Pressure Canning ... I DID IT!

Don't know why, but I feared it more than I needed to.  Guess I was afraid I'd screw it up, but everything turned out wonderfully.  

However, true to what I've read you do need to stay nearby to keep an eye on the pressure and keep it at whatever pressure you need for wherever you leave.  I am high altitude so it was 13 psi ... so what did I do while I had to keep doing that, as I was not going to stand in the kitchen for 90 plus minutes and stare at it ... I cleaned all the rooms around the kitchen.  Sparkle and shine baby!!!!

I found a nice London Broil and bought that, some fresh white mushrooms, a package of Polish Sausages and a Beef Roast.  I didn't do the beef roast yet.  

I did chunk up the London broil and fill my jars and one I did with mushrooms.  Also did 2 jars of mushrooms, although after they were done and shrunk up, kinda funny looking jar.  And I sliced the sausages in half and canned those in a wide mouth jar.  

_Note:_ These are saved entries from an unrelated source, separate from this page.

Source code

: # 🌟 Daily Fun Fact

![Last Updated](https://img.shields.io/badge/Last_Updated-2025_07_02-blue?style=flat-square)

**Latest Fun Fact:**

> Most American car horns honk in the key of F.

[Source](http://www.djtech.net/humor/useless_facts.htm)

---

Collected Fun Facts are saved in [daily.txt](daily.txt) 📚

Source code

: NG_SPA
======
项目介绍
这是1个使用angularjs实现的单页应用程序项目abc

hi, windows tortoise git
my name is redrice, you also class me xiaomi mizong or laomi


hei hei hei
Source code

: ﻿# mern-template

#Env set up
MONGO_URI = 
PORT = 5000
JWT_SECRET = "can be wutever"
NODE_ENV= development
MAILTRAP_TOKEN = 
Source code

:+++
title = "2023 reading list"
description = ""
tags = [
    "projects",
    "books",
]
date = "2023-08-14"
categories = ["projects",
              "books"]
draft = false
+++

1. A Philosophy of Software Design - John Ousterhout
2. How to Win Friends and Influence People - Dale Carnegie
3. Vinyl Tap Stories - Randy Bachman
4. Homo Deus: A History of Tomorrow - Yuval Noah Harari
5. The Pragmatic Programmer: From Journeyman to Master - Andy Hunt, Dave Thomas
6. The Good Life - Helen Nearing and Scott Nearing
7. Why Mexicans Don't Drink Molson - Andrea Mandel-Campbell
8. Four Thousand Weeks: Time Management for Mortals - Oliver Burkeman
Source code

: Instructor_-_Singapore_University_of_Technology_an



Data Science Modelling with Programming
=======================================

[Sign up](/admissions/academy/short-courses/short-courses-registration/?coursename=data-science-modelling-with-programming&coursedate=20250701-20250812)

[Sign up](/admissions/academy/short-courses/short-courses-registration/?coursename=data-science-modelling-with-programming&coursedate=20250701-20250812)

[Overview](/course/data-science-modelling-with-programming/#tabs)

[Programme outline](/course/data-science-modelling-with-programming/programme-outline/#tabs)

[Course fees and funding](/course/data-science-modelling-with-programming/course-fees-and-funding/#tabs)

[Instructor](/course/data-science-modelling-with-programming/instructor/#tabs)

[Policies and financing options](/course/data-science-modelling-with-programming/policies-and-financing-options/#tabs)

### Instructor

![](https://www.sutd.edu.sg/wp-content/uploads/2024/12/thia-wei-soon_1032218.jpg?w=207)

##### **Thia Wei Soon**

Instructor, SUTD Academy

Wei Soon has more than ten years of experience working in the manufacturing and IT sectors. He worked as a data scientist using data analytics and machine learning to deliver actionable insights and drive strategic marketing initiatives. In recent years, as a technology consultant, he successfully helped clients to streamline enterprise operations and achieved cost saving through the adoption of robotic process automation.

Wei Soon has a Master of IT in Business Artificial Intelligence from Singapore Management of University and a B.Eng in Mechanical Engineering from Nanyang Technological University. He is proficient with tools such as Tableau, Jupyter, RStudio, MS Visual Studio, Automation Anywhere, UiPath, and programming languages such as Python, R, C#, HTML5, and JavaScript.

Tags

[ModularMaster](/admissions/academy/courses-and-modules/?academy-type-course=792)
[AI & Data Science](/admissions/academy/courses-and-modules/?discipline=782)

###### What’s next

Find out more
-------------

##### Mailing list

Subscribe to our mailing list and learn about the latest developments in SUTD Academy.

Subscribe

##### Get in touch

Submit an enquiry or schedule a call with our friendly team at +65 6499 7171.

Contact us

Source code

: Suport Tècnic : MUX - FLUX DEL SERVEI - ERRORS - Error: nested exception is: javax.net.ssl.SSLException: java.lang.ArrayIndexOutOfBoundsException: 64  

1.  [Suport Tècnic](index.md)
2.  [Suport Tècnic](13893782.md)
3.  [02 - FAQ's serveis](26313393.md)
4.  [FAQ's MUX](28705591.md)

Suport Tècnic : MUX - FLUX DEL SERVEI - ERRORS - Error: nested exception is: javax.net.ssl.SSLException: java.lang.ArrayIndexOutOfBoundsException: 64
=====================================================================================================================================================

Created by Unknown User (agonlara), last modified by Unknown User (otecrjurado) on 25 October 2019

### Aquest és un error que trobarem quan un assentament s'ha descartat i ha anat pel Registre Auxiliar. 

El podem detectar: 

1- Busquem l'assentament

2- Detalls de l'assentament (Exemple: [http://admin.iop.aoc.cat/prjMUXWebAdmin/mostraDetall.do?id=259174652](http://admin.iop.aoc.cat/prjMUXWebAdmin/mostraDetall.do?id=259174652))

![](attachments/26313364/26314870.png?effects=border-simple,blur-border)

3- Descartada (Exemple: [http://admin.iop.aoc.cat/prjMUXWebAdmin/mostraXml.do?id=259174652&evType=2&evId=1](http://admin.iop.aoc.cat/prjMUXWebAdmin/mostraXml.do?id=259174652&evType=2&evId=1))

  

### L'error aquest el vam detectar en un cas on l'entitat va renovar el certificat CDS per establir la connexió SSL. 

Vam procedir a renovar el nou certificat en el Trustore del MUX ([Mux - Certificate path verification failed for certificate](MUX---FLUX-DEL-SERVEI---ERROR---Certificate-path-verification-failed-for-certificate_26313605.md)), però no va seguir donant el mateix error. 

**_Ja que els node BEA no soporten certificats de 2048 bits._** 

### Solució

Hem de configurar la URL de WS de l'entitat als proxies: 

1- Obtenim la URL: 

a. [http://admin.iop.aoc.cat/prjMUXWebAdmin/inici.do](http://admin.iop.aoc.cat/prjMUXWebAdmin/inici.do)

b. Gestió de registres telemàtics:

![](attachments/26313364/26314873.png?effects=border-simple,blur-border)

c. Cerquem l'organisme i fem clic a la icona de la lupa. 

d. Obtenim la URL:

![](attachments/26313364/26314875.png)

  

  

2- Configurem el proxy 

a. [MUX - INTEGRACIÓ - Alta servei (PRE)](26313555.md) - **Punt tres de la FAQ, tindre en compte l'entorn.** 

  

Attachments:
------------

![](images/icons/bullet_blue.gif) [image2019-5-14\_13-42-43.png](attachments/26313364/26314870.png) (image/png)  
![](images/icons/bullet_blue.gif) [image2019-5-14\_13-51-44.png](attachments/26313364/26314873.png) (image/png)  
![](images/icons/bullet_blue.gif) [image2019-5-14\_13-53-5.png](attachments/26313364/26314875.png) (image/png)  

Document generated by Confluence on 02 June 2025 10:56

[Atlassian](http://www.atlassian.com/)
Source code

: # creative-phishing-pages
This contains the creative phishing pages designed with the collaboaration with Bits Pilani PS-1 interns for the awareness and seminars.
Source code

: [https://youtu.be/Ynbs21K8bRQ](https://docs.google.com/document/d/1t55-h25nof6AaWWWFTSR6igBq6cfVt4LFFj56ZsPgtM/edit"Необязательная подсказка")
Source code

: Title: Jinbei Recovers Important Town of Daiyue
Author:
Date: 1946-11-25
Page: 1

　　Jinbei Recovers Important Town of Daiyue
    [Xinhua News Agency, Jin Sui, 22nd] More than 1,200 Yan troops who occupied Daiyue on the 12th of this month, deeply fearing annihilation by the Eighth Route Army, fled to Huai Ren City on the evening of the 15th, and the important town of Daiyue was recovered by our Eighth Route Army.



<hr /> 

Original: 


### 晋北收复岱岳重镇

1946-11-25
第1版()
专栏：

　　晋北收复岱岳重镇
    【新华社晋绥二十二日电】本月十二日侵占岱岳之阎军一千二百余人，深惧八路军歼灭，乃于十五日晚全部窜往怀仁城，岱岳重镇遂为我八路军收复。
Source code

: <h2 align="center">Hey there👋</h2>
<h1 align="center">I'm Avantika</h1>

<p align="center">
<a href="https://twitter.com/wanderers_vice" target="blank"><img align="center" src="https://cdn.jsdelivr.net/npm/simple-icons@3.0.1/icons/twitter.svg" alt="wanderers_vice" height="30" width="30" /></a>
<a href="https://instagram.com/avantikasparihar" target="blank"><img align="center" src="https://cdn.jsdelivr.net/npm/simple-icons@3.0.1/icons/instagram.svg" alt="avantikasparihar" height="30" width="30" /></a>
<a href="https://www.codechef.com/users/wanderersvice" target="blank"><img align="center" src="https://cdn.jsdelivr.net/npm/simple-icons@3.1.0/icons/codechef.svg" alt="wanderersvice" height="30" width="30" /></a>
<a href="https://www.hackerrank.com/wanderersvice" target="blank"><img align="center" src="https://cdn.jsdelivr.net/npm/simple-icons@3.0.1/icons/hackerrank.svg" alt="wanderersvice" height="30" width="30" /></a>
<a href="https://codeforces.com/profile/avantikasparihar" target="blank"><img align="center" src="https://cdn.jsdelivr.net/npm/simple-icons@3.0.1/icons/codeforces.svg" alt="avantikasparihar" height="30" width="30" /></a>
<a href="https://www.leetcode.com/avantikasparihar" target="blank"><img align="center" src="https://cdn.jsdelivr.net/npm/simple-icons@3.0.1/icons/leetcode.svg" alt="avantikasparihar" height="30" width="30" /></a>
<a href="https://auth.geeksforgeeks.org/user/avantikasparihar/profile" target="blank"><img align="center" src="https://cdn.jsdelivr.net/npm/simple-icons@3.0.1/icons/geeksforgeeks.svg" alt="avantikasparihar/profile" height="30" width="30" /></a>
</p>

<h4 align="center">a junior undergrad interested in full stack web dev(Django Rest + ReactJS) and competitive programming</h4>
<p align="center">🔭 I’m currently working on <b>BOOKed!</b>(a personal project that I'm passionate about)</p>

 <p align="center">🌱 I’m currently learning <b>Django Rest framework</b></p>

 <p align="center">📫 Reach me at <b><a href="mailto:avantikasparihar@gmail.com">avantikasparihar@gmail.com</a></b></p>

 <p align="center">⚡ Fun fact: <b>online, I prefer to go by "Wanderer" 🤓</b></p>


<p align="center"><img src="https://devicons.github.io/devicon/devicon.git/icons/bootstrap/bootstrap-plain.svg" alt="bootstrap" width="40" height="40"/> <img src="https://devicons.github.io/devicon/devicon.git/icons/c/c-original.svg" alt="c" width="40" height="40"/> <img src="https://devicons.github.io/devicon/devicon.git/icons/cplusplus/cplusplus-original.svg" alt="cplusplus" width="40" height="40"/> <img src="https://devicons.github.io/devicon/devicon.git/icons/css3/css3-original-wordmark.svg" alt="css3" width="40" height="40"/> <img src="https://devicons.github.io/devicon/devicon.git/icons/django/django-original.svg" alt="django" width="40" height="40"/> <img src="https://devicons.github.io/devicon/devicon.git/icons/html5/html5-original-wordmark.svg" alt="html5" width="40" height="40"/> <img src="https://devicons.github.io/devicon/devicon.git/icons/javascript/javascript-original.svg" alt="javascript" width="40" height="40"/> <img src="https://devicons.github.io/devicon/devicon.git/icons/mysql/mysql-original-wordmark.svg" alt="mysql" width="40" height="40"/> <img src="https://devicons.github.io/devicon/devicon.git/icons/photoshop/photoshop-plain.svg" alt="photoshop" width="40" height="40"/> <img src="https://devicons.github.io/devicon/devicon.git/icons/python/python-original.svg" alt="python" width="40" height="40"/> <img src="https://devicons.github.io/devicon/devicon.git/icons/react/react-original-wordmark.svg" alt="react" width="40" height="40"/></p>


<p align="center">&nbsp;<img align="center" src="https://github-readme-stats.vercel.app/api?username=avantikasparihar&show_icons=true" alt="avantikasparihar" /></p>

90 plus minutes later, here they are.  No broken jars, no destroyed kitchen and they have all pinged.  

 Mushrooms (far left) followed by London Broil with Mushrooms and then London Broil and Polish Sausages on far right.
 Mushrooms ... they shrink ... have to figure out how to cram more in the jar.
 London Broil Chunks, these are going to be good with brown gravy and noodles.
Polish Sausages ... Yum ... 

Yes the jars look "ughy" but ... tomorrow ... 24 hours later, I can wash them before storing them.


Can't wait for my next adventure.  

Have a good weekend.


1 comment:

  1. I've always been the same as you a little afraid of it. I may have to actually give it a whirl!